▶ [Rows from a segmentation dataset]:
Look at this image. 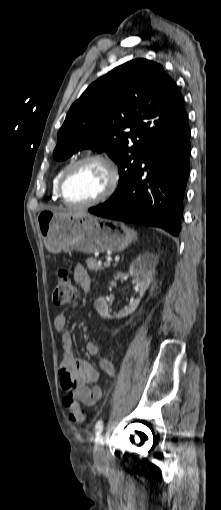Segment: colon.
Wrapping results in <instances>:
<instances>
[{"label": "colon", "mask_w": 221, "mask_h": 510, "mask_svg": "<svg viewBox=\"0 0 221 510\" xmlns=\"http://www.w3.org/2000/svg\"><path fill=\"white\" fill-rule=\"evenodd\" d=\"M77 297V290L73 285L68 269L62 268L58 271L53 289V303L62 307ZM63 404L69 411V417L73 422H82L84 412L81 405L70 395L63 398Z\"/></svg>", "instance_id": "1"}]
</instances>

---

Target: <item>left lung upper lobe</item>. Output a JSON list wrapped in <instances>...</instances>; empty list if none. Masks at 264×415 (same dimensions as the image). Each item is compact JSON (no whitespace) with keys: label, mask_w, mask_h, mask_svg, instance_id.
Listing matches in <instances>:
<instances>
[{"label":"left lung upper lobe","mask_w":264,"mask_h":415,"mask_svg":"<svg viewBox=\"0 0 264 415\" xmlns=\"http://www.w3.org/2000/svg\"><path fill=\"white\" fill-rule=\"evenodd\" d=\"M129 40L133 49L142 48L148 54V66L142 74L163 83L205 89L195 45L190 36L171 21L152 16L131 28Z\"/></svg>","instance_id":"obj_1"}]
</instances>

▶ [WORK INSTRUCTIONS]: Pick out every line in the entries above that contains the string "lobe", matching case exactly, and copy each such line in full.

▶ [REPLY TO THE TASK]:
Target: <item>left lung upper lobe</item>. Output a JSON list wrapped in <instances>...</instances>; empty list if none. Masks at 264×415 (same dimensions as the image). Each item is compact JSON (no whitespace) with keys: label, mask_w, mask_h, mask_svg, instance_id.
[{"label":"left lung upper lobe","mask_w":264,"mask_h":415,"mask_svg":"<svg viewBox=\"0 0 264 415\" xmlns=\"http://www.w3.org/2000/svg\"><path fill=\"white\" fill-rule=\"evenodd\" d=\"M129 40L133 49L142 48L148 54V66L142 74L163 83L205 89L195 45L190 36L171 21L152 16L131 28Z\"/></svg>","instance_id":"obj_1"}]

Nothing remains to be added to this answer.